WORK INSTRUCTIONS =
What you return should be the complete data below, word for word, with no pictures in it.

★ ★ ★ ★

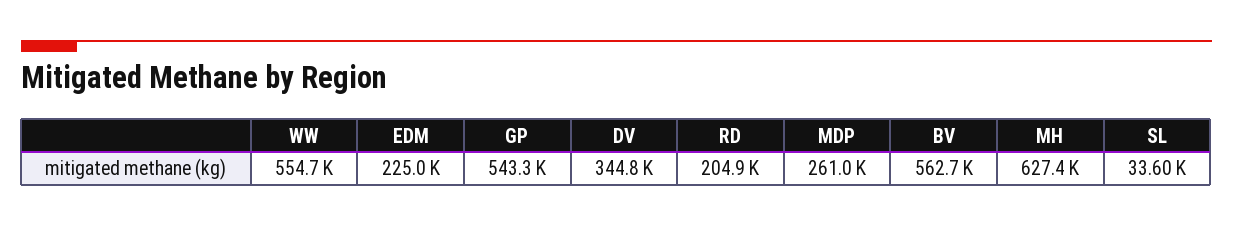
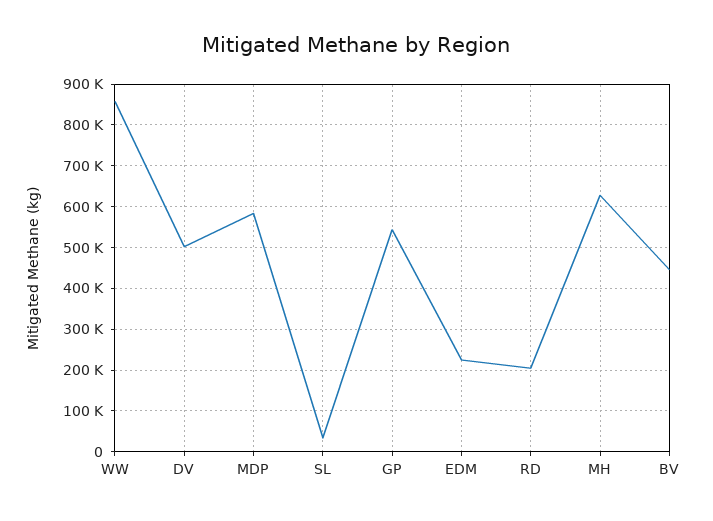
  {
-   "WW": 554700,
+   "WW": 860000,
    "EDM": 225000,
    "GP": 543300,
-   "DV": 344800,
+   "DV": 500000,
    "RD": 204900,
-   "MDP": 261000,
+   "MDP": 580000,
-   "BV": 562700,
+   "BV": 440000,
    "MH": 627400,
    "SL": 33600
  }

★ ★ ★ ★

REPLY TO THE TASK =
  {
-   "WW": 554700,
+   "WW": 860000,
    "EDM": 225000,
    "GP": 543300,
-   "DV": 344800,
+   "DV": 500000,
    "RD": 204900,
-   "MDP": 261000,
+   "MDP": 580000,
-   "BV": 562700,
+   "BV": 440000,
    "MH": 627400,
    "SL": 33600
  }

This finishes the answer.